BRIEF:
Copy word for word, and only, the lines below from the one with "Июн 15, 2026" through the last.

DATA SHOWN:
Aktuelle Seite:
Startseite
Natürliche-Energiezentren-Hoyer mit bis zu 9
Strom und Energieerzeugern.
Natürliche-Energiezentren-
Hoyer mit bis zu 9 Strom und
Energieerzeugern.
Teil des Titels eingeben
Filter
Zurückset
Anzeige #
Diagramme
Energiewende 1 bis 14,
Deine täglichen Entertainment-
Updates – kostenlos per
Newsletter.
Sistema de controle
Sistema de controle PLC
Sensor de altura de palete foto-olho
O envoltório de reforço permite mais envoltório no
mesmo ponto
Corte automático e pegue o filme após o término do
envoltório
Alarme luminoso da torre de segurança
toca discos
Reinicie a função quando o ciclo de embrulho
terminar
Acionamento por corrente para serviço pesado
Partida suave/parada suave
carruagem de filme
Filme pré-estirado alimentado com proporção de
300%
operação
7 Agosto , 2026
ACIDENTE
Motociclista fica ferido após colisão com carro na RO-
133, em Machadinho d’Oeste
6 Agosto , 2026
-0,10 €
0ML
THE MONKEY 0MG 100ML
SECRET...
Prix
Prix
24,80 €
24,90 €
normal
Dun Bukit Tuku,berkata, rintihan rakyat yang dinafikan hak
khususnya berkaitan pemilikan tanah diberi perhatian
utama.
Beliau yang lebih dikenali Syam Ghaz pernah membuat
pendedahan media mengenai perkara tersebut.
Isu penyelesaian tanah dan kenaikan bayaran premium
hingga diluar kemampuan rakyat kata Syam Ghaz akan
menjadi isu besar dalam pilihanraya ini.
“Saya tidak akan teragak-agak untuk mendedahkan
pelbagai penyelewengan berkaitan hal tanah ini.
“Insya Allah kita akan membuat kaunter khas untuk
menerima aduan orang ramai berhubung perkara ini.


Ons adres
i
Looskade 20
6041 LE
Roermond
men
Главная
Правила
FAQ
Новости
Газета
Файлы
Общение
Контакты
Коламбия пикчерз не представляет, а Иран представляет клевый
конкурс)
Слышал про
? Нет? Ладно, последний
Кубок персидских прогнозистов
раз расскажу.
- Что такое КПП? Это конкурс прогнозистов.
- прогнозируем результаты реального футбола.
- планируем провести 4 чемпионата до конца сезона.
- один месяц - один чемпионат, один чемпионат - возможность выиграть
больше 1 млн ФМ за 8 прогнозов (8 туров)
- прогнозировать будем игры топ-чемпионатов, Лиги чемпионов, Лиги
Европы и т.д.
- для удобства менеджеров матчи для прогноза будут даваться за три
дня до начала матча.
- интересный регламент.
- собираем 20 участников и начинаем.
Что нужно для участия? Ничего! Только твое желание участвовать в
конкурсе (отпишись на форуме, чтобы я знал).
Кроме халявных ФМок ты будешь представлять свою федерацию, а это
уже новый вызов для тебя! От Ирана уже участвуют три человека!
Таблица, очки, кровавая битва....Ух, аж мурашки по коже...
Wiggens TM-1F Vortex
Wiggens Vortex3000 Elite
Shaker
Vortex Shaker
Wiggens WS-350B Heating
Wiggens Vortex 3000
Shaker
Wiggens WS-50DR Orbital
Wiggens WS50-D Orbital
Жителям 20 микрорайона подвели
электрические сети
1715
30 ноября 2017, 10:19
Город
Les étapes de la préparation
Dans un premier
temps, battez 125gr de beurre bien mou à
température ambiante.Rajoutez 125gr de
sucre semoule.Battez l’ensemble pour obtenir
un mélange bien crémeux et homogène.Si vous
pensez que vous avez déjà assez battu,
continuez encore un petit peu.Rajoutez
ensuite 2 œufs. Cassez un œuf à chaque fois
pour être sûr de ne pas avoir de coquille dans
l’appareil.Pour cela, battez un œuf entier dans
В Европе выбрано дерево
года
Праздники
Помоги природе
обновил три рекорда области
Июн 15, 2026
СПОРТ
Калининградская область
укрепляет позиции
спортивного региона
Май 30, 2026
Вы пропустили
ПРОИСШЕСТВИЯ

TASK RESULT:
Июн 15, 2026
СПОРТ
Калининградская область
укрепляет позиции
спортивного региона
Май 30, 2026
Вы пропустили
ПРОИСШЕСТВИЯ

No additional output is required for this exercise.